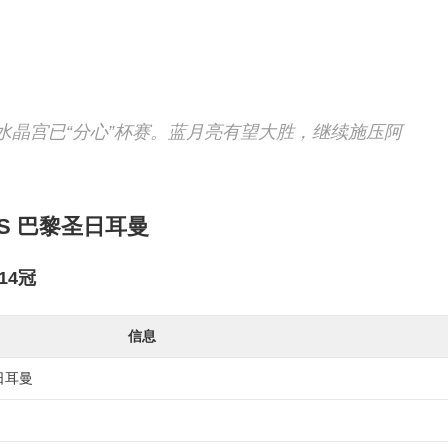
水晶宫已“分心”杯赛。蓝月亮有望大胜，继续施压阿
 VS 巴黎圣日耳曼
14冠
信息
日耳曼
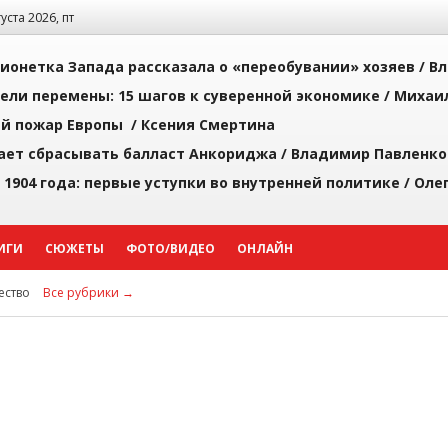
густа 2026, пт
ионетка Запада рассказала о «переобувании» хозяев /
Вл
рели перемены: 15 шагов к суверенной экономике /
Михаи
й пожар Европы /
Ксения Смертина
ает сбрасывать балласт Анкориджа /
Владимир Павленко
 1904 года: первые уступки во внутренней политике /
Оле
ИГИ
СЮЖЕТЫ
ФОТО/ВИДЕО
ОНЛАЙН
ство
Все рубрики →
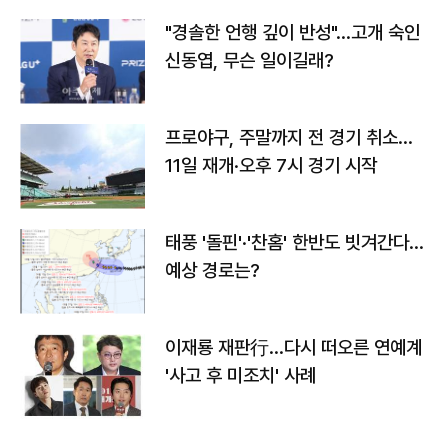
"경솔한 언행 깊이 반성"…고개 숙인
신동엽, 무슨 일이길래?
프로야구, 주말까지 전 경기 취소…
11일 재개·오후 7시 경기 시작
태풍 '돌핀'·'찬홈' 한반도 빗겨간다…
예상 경로는?
이재룡 재판行…다시 떠오른 연예계
'사고 후 미조치' 사례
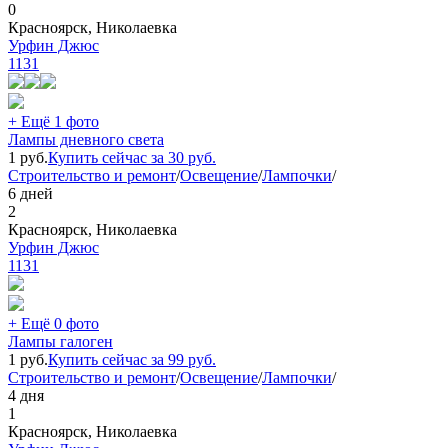
0
Красноярск, Николаевка
Урфин Джюс
1131
+ Ещё 1 фото
Лампы дневного света
1
руб.
Купить сейчас за
30
руб.
Строительство и ремонт
/
Освещение
/
Лампочки
/
6 дней
2
Красноярск, Николаевка
Урфин Джюс
1131
+ Ещё 0 фото
Лампы галоген
1
руб.
Купить сейчас за
99
руб.
Строительство и ремонт
/
Освещение
/
Лампочки
/
4 дня
1
Красноярск, Николаевка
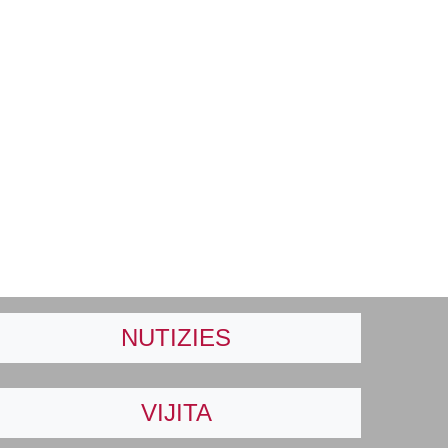
NUTIZIES
VIJITA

■ **Exercise prompt**
Your copy should start at the line with "프로야구, 주말까지 전 경기 취소…", stop at the last line of the listing above, match exactly, and contain no pictures.

■ **Finished exercise**
프로야구, 주말까지 전 경기 취소…
11일 재개·오후 7시 경기 시작
태풍 '돌핀'·'찬홈' 한반도 빗겨간다…
예상 경로는?
이재룡 재판行…다시 떠오른 연예계
'사고 후 미조치' 사례
0
Красноярск, Николаевка
Урфин Джюс
1131
+ Ещё 1 фото
Лампы дневного света
1
руб.
Купить сейчас за
30
руб.
Строительство и ремонт
/
Освещение
/
Лампочки
/
6 дней
2
Красноярск, Николаевка
Урфин Джюс
1131
+ Ещё 0 фото
Лампы галоген
1
руб.
Купить сейчас за
99
руб.
Строительство и ремонт
/
Освещение
/
Лампочки
/
4 дня
1
Красноярск, Николаевка
NUTIZIES
VIJITA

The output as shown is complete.